There is no doubt that an attack can lead to damaging the reputation of a business. Worse still, such attacks can take an organization out of business.

Security Pros and Cons of RESTFUL API vs. SDKs

RESTful APIs (Or REST APIS) is an architectural style of APIs that use HTTP requests to access and use data.

Software Development Kits (SDK) is a set of software tools used by developers to develop applications for a specific platform.

SDKs allow developers and end-users to oversee added security features that can prevent attacks through the developed application. On the other hand, APIs do not make this process simple, and therefore developers often miss out on securing applications, leaving them vulnerable to attacks.

Top 3 Ways to Secure Your APIs

1.  Authorization and Authentication

Authentication and authorization

Many publicly available APIs have poor or non-existent authentication and authorization mechanism. This vulnerability provides attack surfaces that hackers can exploit as entry points to access an organization's database. Organizations must, therefore, strictly control who can access the API and what they can do.

When feasible, you should use OAuth 2.0 and OpenID Connect for authorization and authentication, respectively.

OAuth2.0 is the industry-standard industry-standard protocol for authorization. This standard focuses on developer simplicity by allowing API providers to rely on third-party servers to manage authorizations. The end-user does not need to provide credentials; instead, they use a token provided by the third-party server.

OpenID Connect (OIDC) is a simple identity layer that you can use on top of the OAuth 2.0 protocol. OpenID Connect allows clients to verify the identity of users through authentication performed by the authorization server.

2.  Use Encryption and Digital Signatures

Encryption key

APIs are often used to share sensitive information such as credit card numbers or login credentials. Such data provides an opportunity for man-in-the-middle attacks.
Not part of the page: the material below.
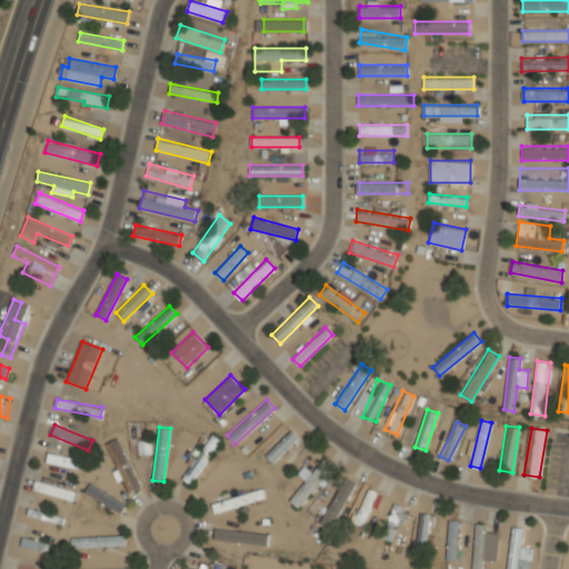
[(253,467),(261,476),(300,437),(291,429),(253,467)]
For this reason, TLS encryption should be considered essential.

A digital signature is a form of electronic signature that uses a mathematical algorithm to validate the integrity and authenticity of a message. Digital signatures generate a unique hash of a document by encrypting it using the sender’s private key that can be verified using the corresponding public key. Tampering with the message will completely change the hash, ensuring that the message reaches the destination unaltered.

3.     Use Quotas and Throttling

Speed display for quotas and throttling

In a Denial of Service attack/ Distributed Denial of Service attacks, the attacker floods the system with many requests to deplete finite resources such as memory, thereby making the service unavailable for legitimate users. APIs are particularly vulnerable to DDoS attacks.

The most effective way to mitigate DOS/DDoS attacks is to place quotas and track API usage over time. Setting a threshold (For example, 1000 requests per account per day) beyond which subsequent calls will be rejected will automatically block out any potential attack.

Throttling and setting quotas act as a circuit breaker and protect the underlying infrastructure at the API endpoint. It covers the back-end processes and the users of the API. Implementing quotas requires a sophisticated API management platform that can enforce such policies.

Final Thoughts

Cybercriminals are always on the search for new opportunities to launch attacks. In this data-driven era, the use of APIs is exponentially rising. Sadly, there is little focus by developers and business owners on API security. If this issue is not appropriately addressed, the otherwise functional API can be converted by attack surfaces to gain access to sensitive data.

The first thing in securing your API is putting in place authorization and authentication measures. This only gives access to authorized people or applications to use the API. All communication should also be encrypted to mitigate Man in the Middle attacks. Lastly, use quotas and throttling as a measure against DoD or DDoS attacks.